> [READING PASSAGE]

#####

Sun Xun

The Soul of Time

19.9. —
14.11.2010

Xun Sun E 2010 1
Sun Xun, installation view Kunsthaus Baselland 2010
Xun Sun E 2010 2
Sun Xun, installation view Kunsthaus Baselland 2010
Xun Sun E 2010 3
Sun Xun, installation view Kunsthaus Baselland 2010
Xun Sun E 2010 4
Sun Xun, installation view Kunsthaus Baselland 2010
Xun Sun E 2010 5
Sun Xun, installation view Kunsthaus Baselland 2010

Sun Xun is counted among the most aspiring representatives of a younger generation of Chinese artists (* 1980 in Fuxin / Liaoning Province, lives and works in Hangzhou). In 2005, he completed his studies in printmaking at the China Academy of Fine Arts in Hangzhou and developed while still studying his first animated film (Utopia in the Day, 2004) made from his drawings filmed sequentially one at a time. Since 2006, the artist has his own animation studio, where in recent years many drawings and film animations were produced. Sun Xun showed widely at international film festivals (25th Torino Film Festival, 8th Seoul International Film Festival, 53rd International Short Film Festival Oberhausen, International Short Film Festival MECAL in Barcelona), as well as had institutional solo exhibitions at the Drawing Center in New York, the Hammer Museum in Los Angeles, the Max Protech Gallery, New York and at ShanghART, Shanghai. His works has also been exhibited at the Astrup Fearnley Museum of Modern Art in Oslo and in many institutions throughout China. In his first European solo exhibition at Kunsthaus Baselland, Sun Xun presents next to his drawing series Shock of Time (2006), Mythos (2006), Heroes no longer (2008), for the first time his new film 21g (2010) and related drawings (2010).

Sun Xun's main oeuvre consists of a series of impressive black and white films that pick up subjects of time and world history while consciously revealing a critical and political awareness — especially regarding to the history of China. His recent drawings, which form the basis for his films and also function as an independent medium, all feature the figure of a magician. The magician, easily recognizable by the black top hat, embodies the lie, the uncontrollable, the lawless, and deception. Sun Xun lets the magician describe himself as follows: “Today, I am a magician, wearing a black high top and tuxedo, a professional liar! I make a living by deceiving. People are willing to buy lies from me! Read here are like mental drugs. When an actual promise is broken once again, lies can always make it up and turn everything to be confusing yet magnificient. People are obsessed with beautiful illusions...”

Sun Xun uses single drawings for the film frames and erases them partly for the next frame in order to re-film them, a technique, that is quite obviously informed by the work of South African artist William Kentridge. Kentridge's work became large in China after appearing at the Shanghai Biennial in 2000, and since then became also an important source of inspiration for Sun Xun, a springboard for his own vocabulary and personal style. His paintings soon featured a wide range of material: he applied acrylic paint, pencils, chalk, water color, oil paint or ink on image carriers like book pages, newspaper pages, or rice paper. “I can use anything to make an animation: the important thing being to find a language and a means of expression that is mine and is unique” — so the original wording of the artist.

#####

(Dataset entries)

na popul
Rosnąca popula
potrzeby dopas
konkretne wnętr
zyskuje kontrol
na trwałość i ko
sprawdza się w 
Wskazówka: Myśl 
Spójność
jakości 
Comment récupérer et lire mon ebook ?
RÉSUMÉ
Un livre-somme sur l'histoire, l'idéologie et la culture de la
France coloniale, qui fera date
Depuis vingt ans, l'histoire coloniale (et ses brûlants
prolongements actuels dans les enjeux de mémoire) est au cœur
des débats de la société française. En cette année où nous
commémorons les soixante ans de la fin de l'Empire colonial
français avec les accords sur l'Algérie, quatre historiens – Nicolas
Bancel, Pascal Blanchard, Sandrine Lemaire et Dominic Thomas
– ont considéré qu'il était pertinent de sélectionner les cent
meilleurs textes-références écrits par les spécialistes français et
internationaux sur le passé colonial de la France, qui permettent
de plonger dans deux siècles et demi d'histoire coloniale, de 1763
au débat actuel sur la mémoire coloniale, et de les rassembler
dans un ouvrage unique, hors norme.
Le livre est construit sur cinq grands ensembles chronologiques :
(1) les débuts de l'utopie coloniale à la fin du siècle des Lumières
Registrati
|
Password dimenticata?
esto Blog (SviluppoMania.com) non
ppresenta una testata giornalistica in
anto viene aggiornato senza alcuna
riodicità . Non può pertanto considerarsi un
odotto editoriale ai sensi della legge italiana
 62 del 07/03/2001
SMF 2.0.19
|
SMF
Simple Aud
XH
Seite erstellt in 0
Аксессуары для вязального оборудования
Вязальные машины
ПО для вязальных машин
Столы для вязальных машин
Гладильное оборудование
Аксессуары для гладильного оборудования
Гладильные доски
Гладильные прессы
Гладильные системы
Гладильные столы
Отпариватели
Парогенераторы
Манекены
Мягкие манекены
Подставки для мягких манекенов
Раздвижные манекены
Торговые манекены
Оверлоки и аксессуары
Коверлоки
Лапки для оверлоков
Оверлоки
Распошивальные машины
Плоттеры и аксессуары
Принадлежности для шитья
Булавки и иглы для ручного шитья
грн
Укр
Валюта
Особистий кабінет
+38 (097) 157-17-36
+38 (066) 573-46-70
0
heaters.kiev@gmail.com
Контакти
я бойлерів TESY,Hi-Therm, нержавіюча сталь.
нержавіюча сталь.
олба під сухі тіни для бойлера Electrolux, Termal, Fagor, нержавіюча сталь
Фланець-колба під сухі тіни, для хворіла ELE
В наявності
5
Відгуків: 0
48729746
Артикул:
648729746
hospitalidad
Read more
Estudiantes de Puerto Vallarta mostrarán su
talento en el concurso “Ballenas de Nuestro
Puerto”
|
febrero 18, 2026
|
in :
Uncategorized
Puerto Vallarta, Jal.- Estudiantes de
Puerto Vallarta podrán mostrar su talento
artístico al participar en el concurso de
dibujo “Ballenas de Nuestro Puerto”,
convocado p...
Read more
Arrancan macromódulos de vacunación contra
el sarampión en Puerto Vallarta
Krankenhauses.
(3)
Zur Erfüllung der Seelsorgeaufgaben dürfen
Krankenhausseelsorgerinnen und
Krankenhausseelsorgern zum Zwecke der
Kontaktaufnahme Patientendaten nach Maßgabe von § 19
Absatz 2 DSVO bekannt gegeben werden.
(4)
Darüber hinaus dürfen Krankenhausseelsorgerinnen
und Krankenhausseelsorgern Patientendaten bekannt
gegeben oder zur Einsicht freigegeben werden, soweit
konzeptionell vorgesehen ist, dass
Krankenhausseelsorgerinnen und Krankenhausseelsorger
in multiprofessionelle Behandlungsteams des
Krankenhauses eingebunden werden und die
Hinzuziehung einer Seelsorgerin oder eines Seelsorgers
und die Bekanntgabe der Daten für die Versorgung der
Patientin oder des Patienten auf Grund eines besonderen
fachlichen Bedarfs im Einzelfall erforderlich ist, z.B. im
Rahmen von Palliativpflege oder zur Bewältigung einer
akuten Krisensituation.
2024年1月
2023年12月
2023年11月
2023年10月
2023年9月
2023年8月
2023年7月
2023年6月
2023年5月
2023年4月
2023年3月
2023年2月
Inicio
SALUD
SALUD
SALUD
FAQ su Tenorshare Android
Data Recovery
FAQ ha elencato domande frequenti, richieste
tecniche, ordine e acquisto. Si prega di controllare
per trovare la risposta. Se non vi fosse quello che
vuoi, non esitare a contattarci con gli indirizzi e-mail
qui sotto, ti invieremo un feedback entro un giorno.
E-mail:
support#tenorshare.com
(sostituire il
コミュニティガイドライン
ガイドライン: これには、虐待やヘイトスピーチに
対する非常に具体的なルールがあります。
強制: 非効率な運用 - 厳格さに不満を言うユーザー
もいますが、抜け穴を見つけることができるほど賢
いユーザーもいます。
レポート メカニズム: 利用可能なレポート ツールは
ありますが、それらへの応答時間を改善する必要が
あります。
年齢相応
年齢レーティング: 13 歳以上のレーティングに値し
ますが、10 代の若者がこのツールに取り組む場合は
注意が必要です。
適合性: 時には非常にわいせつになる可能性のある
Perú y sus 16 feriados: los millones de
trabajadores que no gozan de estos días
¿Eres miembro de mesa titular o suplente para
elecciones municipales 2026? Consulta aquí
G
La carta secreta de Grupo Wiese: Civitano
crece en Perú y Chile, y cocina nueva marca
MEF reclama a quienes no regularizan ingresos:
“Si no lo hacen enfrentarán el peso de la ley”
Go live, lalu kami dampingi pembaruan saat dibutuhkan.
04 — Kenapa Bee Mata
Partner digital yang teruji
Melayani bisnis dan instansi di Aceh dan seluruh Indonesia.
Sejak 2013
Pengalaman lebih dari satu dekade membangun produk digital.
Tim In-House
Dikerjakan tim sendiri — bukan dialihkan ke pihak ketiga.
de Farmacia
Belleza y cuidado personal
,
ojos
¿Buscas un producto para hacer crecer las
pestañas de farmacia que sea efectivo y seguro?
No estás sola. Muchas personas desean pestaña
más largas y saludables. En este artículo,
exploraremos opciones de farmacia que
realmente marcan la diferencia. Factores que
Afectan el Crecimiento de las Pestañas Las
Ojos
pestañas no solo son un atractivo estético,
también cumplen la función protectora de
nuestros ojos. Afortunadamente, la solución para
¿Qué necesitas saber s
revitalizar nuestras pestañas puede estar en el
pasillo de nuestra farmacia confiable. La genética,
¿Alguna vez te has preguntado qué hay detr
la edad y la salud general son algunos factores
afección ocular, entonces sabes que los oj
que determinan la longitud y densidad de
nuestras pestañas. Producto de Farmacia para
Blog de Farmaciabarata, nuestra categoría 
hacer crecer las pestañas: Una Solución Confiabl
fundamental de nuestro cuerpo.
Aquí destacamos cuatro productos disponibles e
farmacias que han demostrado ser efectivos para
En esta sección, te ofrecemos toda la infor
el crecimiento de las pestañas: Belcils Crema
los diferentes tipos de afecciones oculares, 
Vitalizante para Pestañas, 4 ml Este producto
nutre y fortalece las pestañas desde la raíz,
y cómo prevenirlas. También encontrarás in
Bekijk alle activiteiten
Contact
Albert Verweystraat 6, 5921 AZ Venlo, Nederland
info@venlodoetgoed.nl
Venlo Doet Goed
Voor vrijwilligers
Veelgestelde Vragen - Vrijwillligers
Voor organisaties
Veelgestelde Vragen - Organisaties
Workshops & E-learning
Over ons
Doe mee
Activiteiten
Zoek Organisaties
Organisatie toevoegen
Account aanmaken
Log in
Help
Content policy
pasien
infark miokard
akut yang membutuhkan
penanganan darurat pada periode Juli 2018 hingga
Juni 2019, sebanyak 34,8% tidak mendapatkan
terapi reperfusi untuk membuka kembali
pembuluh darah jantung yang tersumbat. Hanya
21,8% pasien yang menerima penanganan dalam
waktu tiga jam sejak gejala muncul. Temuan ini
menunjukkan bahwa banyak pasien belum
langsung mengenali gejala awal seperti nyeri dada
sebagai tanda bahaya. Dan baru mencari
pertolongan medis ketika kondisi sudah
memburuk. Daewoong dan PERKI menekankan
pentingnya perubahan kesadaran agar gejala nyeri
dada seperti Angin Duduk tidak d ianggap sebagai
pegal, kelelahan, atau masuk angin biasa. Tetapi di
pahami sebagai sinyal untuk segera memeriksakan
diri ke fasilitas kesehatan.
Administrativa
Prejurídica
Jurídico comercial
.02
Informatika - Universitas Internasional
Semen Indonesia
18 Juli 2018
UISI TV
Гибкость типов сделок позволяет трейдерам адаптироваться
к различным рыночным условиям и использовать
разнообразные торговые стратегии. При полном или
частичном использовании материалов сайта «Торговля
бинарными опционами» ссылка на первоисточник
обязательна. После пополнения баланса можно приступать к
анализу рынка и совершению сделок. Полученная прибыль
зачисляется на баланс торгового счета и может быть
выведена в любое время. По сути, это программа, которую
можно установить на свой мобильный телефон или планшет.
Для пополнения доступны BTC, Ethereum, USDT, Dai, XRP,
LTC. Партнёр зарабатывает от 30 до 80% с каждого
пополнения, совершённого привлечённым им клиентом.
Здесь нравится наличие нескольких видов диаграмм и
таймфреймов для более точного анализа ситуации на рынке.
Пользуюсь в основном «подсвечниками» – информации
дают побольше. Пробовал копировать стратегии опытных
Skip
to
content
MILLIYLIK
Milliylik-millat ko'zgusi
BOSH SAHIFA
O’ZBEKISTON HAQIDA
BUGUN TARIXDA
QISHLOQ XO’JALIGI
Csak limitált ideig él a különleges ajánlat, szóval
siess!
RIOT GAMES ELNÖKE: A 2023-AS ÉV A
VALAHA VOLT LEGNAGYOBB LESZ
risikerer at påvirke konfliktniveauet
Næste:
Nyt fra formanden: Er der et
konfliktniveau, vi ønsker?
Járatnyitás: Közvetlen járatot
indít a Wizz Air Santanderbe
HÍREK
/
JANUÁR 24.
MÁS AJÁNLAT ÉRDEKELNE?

#####

> [EXERCISES TO COMPLETE]
1 – According to the Sun Xun exhibition text, where did Sun Xun complete his studies in printmaking?
2 – Copy the rows exactly, everything from the first row down to the row containing "au débat actuel", with both of those rows included.

> [PROBLEM SOLUTIONS]
1 – At the China Academy of Fine Arts in Hangzhou.

2 –
na popul
Rosnąca popula
potrzeby dopas
konkretne wnętr
zyskuje kontrol
na trwałość i ko
sprawdza się w 
Wskazówka: Myśl 
Spójność
jakości 
Comment récupérer et lire mon ebook ?
RÉSUMÉ
Un livre-somme sur l'histoire, l'idéologie et la culture de la
France coloniale, qui fera date
Depuis vingt ans, l'histoire coloniale (et ses brûlants
prolongements actuels dans les enjeux de mémoire) est au cœur
des débats de la société française. En cette année où nous
commémorons les soixante ans de la fin de l'Empire colonial
français avec les accords sur l'Algérie, quatre historiens – Nicolas
Bancel, Pascal Blanchard, Sandrine Lemaire et Dominic Thomas
– ont considéré qu'il était pertinent de sélectionner les cent
meilleurs textes-références écrits par les spécialistes français et
internationaux sur le passé colonial de la France, qui permettent
de plonger dans deux siècles et demi d'histoire coloniale, de 1763
au débat actuel sur la mémoire coloniale, et de les rassembler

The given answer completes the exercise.